Use PESTLE+C analysis.
What is an effective way to analyse internal features of a business for SWOT analysis?
Porter’s 5 forces
Examples of strengths of a business that can be put into a SWOT analysis
- Specialist marketing expertise.
- A new, innovative product or service.
- The location of the business.
- Quality processes and procedures.
- Any other aspect of the business that adds value to the product or service.
Examples of weaknesses of a business that can be put into a SWOT analysis
- A lack of marketing expertise.
- Undifferentiated products or services (i.e. in relation to competitors)
- The location of the business.
- Poor quality goods or services.
- A damaged reputation.
Examples of external opportunities to the business that can be put into a SWOT analysis
- A developing market such as the internet.
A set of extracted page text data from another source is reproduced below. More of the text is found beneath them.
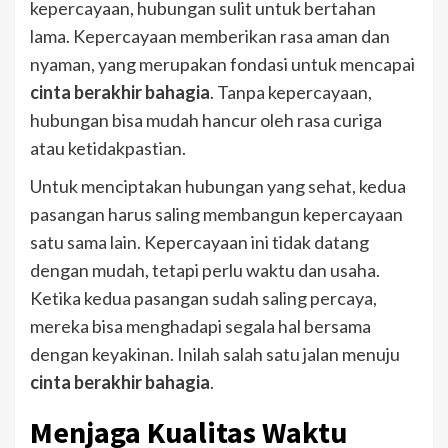
kepercayaan, hubungan sulit untuk bertahan
lama. Kepercayaan memberikan rasa aman dan
nyaman, yang merupakan fondasi untuk mencapai
cinta berakhir bahagia
. Tanpa kepercayaan,
hubungan bisa mudah hancur oleh rasa curiga
atau ketidakpastian.
Untuk menciptakan hubungan yang sehat, kedua
pasangan harus saling membangun kepercayaan
satu sama lain. Kepercayaan ini tidak datang
dengan mudah, tetapi perlu waktu dan usaha.
Ketika kedua pasangan sudah saling percaya,
mereka bisa menghadapi segala hal bersama
dengan keyakinan. Inilah salah satu jalan menuju
cinta berakhir bahagia
.
Menjaga Kualitas Waktu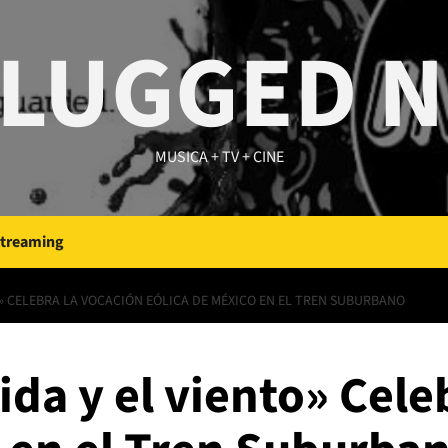
LUGGED 
MUSICA + TV + CINE
Streaming
TO» CELEBRA LA VOCACIÓN EÓLICA DE MÉXICO EN EL TREN SUBURBANO
ida y el viento» Cele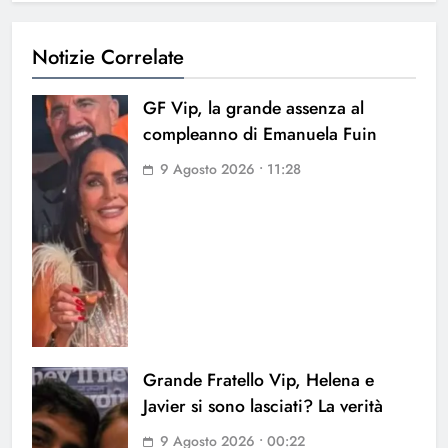
Notizie Correlate
GF Vip, la grande assenza al
compleanno di Emanuela Fuin
9 Agosto 2026 • 11:28
Grande Fratello Vip, Helena e
Javier si sono lasciati? La verità
9 Agosto 2026 • 00:22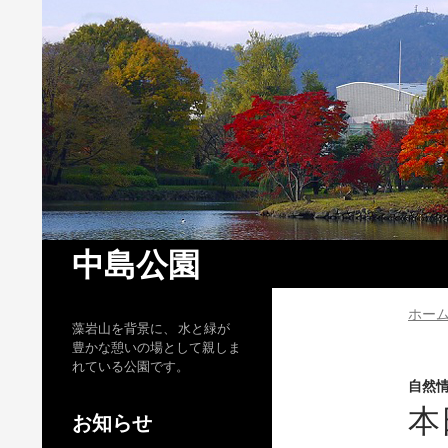
検
中島公園
索
ホー
藻岩山を背景に、 水と緑が
豊かな憩いの場として親しま
れている公園です。
自然
本
お知らせ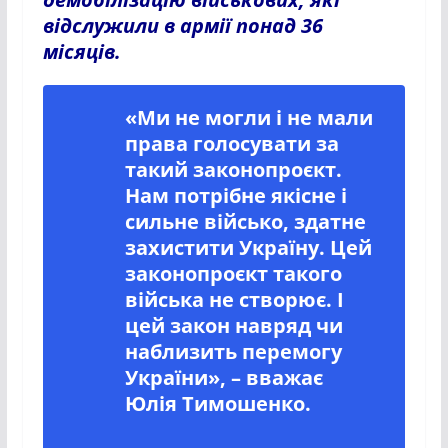
відслужили в армії понад 36
місяців.
«Ми не могли і не мали
права голосувати за
такий законопроєкт.
Нам потрібне якісне і
сильне військо, здатне
захистити Україну. Цей
законопроєкт такого
війська не створює. І
цей закон навряд чи
наблизить перемогу
України», – вважає
Юлія Тимошенко.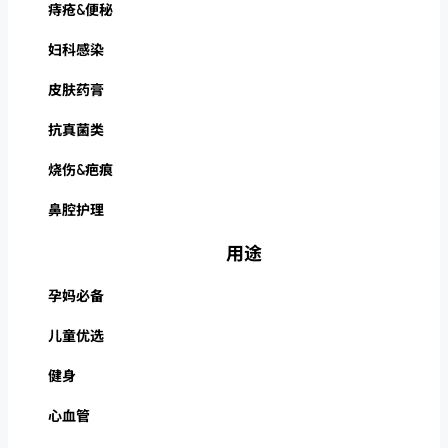
痔疮&便秘
妇科感染
皮肤药膏
抗真菌类
烧伤&疤痕
鼻腔护理
用途
孕妈必备
儿童优选
健身
心血管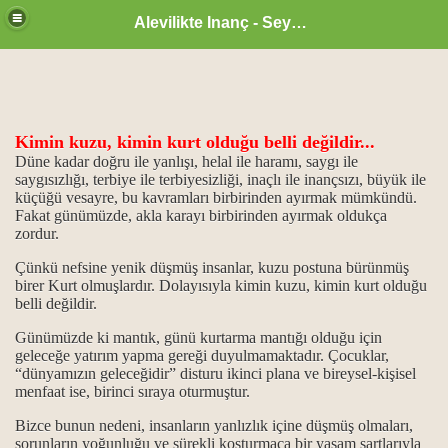
Alevilikte Inanç - Seyyid Hakkı
Kimin kuzu, kimin kurt olduğu belli değildir...
Düne kadar doğru ile yanlışı, helal ile haramı, saygı ile
saygısızlığı, terbiye ile terbiyesizliği, inaçlı ile inançsızı, büyük ile
un önemi
küçüğü vesayre, bu kavramları birbirinden ayırmak mümkündü.
Fakat günümüzde, akla karayı birbirinden ayırmak oldukça
zordur.
 işlevi...
Çünkü nefsine yenik düşmüş insanlar, kuzu postuna bürünmüş
vi din kitapları
birer Kurt olmuşlardır. Dolayısıyla kimin kuzu, kimin kurt olduğu
belli değildir.
Günümüzde ki mantık, günü kurtarma mantığı olduğu için
geleceğe yatırım yapma gereği duyulmamaktadır. Çocuklar,
“dünyamızın geleceğidir” disturu ikinci plana ve bireysel-kişisel
menfaat ise, birinci sıraya oturmuştur.
...
Bizce bunun nedeni, insanların yanlızlık içine düşmüş olmaları,
sorunların yoğunluğu ve sürekli koşturmaca bir yaşam şartlarıyla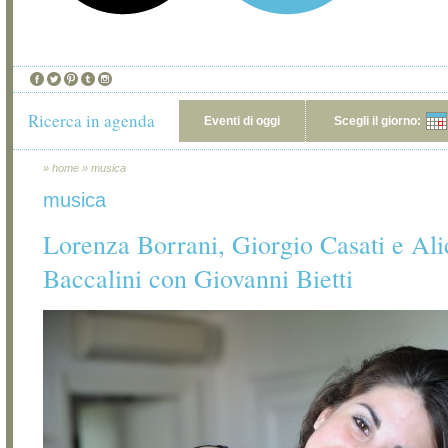
Ricerca in agenda
Eventi di oggi
Scegli il giorno:
»
home
»
musica
musica
Lorenza Borrani, Giorgio Casati e Ali
Baccalini con Giovanni Bietti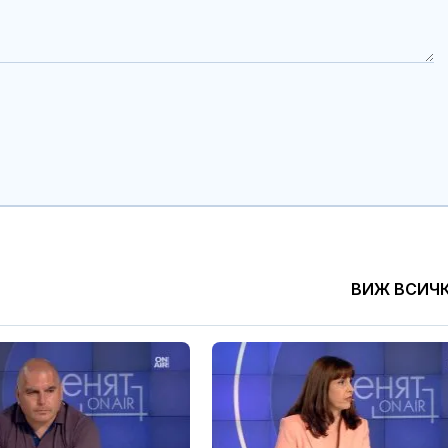
ВИЖ ВСИЧ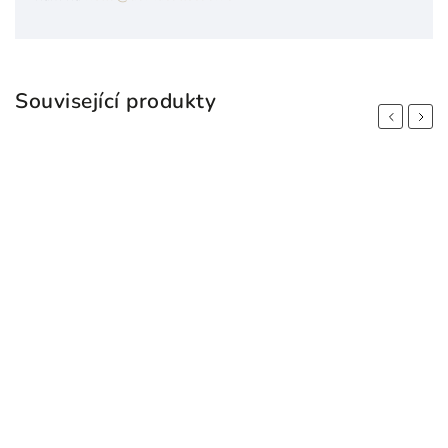
Související produkty
Previous
Next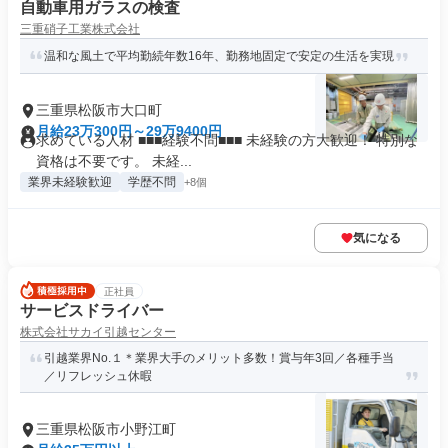
自動車用ガラスの検査
三重硝子工業株式会社
温和な風土で平均勤続年数16年、勤務地固定で安定の生活を実現
三重県松阪市大口町
月給23万300円～29万9400円
求めている人材 ■■■経験不問■■■ 未経験の方大歓迎！ 特別な
資格は不要です。 未経...
業界未経験歓迎
学歴不問
+8個
気になる
正社員
サービスドライバー
株式会社サカイ引越センター
引越業界No.１＊業界大手のメリット多数！賞与年3回／各種手当
／リフレッシュ休暇
三重県松阪市小野江町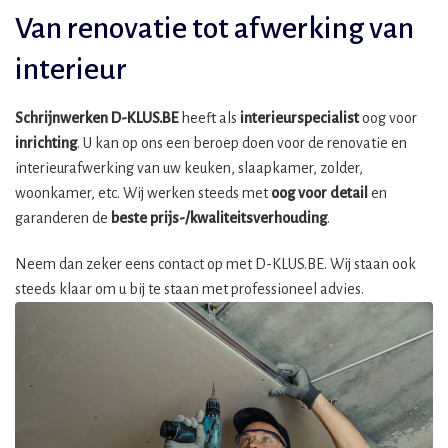
Van renovatie tot afwerking van
interieur
Schrijnwerken D-KLUS.BE
heeft als
interieurspecialist
oog voor
inrichting
. U kan op ons een beroep doen voor de renovatie en
interieurafwerking van uw keuken, slaapkamer, zolder,
woonkamer, etc. Wij werken steeds met
oog voor detail
en
garanderen de
beste prijs-/kwaliteitsverhouding
.
Neem dan zeker eens contact op met D-KLUS.BE. Wij staan ook
steeds klaar om u bij te staan met professioneel advies.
- Mergers, joint ventures or strategic alliances.
- Moving into new market segments that offer improved profits.
- A new international market.
- A market vacated by an ineffective competitor.
Examples of external threats to the business that can be put into a SWOT analysis
- A new competitor in the home market.
- Price wars with competitors.
- A competitor that has a new, innovative product or service.
- Competitors that have superior access to channels of distribution.
- Taxation is introduced on the product or service.
Advantages of using SWOT analysis
- Helps a firm to identify its core competencies, enabling it to build in its strengths.
- Helps a firm to focus on the future, given its past and present condition.
- May identify opportunities that a firm can focus on to achieve maximum gains.
- A source of strategic planning as well as marketing.
- Helps the firm to redefine and set its overall objectives.
- Information is unique to the business (primary data)
- Spots threats allowing a strategy to be devised which avoids them or reduces their potential impact.
Limitations of SWOT analysis
- Doesn’t provide issues.
- Doesn’t provide solutions or offer alternative decisions - only a brainstorming tool.
- Can generate too many ideas but not help you choose which one is best.
- Can produce a lot of information, but not all of it is useful.
- The information gathered may not be accurate - depends on how data is interpreted and who is doing the interpretation.
- Data changes quickly and can become out of date.